Fort de l’exemple du Commissariat général au plan, et conscient de ses limites pour l’appliquer à la situation actuelle, nous proposons de bâtir de nouvelles politiques autour de la méthode de la planification, avec pour but de répondre aux besoins du pays et de ses habitant·es, en visant à :
- Collaborer de manière équilibrée entre la puissance publique et la force productive privée ;
- Donner de la visibilité aux acteurs en fixant des objectifs de moyen et long terme et en posant les jalons intermédiaires de manière concertée ;
- Inscrire la production industrielle dans la lignée d’autres objectifs stratégiques de long terme, tels que la souveraineté et la transition écologique et sociale ;
- Se donner les moyens de suivre les trajectoires et les objectifs définis, en actant l’impossibilité de faire confiance au seul marché pour les atteindre.

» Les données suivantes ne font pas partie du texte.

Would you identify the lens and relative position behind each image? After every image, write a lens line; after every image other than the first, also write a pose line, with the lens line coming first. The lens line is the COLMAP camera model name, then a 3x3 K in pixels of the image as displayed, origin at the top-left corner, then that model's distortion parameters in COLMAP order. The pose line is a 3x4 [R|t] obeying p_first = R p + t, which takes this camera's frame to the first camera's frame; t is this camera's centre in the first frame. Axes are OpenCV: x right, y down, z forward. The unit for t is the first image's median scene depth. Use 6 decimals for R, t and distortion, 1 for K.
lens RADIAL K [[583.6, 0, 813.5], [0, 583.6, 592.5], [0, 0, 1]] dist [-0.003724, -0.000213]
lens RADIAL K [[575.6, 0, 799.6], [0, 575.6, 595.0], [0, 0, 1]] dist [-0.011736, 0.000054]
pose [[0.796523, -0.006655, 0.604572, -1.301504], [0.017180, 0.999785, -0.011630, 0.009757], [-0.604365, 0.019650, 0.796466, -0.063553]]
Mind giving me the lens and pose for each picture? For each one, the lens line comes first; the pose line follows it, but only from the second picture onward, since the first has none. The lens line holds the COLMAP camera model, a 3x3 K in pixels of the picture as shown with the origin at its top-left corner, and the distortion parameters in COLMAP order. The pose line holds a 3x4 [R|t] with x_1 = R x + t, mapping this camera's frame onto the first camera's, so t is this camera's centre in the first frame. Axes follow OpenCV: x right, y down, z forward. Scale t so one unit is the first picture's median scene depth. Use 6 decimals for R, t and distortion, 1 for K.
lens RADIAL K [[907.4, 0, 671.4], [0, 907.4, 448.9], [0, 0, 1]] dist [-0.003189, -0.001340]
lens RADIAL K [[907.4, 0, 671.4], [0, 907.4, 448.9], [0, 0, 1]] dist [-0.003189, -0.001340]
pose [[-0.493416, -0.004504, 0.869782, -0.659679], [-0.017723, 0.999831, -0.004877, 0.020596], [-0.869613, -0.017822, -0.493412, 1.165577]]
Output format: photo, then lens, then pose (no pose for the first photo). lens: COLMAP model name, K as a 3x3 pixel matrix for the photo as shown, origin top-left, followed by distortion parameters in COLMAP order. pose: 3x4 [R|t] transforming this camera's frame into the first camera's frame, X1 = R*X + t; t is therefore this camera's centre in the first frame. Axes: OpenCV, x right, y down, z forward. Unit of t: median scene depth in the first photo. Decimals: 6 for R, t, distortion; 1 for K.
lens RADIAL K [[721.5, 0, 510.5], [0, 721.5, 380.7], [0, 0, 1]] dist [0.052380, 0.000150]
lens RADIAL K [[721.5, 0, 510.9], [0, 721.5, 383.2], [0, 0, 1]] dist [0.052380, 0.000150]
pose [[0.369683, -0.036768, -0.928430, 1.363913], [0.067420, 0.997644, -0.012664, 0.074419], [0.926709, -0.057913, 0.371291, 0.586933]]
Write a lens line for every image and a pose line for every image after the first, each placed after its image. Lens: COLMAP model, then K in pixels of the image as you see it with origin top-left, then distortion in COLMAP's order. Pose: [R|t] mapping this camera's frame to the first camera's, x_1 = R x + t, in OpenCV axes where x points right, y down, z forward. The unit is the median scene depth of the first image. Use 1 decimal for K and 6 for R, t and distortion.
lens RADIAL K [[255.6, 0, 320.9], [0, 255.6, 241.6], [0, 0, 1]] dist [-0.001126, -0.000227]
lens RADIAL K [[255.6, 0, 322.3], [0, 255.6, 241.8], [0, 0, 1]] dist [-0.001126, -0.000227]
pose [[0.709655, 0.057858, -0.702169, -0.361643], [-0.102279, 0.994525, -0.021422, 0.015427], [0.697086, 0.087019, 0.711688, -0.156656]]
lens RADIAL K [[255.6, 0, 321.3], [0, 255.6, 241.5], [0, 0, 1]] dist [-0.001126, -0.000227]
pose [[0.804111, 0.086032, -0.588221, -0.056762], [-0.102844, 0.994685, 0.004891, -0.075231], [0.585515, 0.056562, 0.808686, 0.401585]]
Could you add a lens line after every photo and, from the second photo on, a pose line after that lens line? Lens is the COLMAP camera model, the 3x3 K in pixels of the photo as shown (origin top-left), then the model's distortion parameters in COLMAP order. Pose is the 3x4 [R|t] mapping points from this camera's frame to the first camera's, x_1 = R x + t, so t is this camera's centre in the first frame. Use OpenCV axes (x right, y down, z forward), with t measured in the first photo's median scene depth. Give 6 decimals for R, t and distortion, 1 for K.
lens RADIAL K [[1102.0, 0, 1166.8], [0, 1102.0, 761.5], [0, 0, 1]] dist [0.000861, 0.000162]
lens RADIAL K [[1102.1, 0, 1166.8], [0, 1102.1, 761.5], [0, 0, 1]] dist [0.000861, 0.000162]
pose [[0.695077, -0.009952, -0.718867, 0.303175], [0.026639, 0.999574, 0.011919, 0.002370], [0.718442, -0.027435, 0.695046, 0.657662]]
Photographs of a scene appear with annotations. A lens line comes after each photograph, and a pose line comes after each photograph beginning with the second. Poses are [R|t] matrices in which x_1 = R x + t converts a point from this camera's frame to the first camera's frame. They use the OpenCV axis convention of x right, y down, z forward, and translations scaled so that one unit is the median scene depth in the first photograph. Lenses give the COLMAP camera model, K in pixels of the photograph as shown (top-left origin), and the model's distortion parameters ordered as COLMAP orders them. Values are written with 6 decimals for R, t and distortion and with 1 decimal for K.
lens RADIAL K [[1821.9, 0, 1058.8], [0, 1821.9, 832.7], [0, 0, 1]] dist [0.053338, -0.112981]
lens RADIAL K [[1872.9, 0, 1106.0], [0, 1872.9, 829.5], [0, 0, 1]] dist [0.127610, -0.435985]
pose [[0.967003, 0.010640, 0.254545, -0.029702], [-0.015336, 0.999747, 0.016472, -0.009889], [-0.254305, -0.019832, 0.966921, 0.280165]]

Pour atteindre cet objectif et guider son action, la planification industrielle se dote de quatre grands principes :
- Partir des besoins du pays et de sa population et prioriser les plus “stratégiques”, en définissant collectivement un « standard de vie décente » et en s’appuyant sur de nouveaux modes de gouvernance et de dialogues entre puissance publique et citoyen-nes.
- Garantir des productions accessibles et de bonnes conditions de travail, via une maîtrise et une visibilité des coûts pour les projets industriels, en particulier pour l’énergie et la garantie de prix bas aux consommateurs pour les produits essentiels.
- Mettre la démocratie au cœur des politiques industrielles, en organisant l’articulation entre la puissance publique nationale, les assemblées des salariés dans les entreprises relayées par les institutions de celles-ci et par les Comités de filière, les organisations syndicales, les Comités de filière et les assemblées des citoyens dans les collectivités territoriales concernées.
- Respecter les limites planétaires et en particulier maîtriser la consommation des ressources, via l’articulation avec la planification écologique.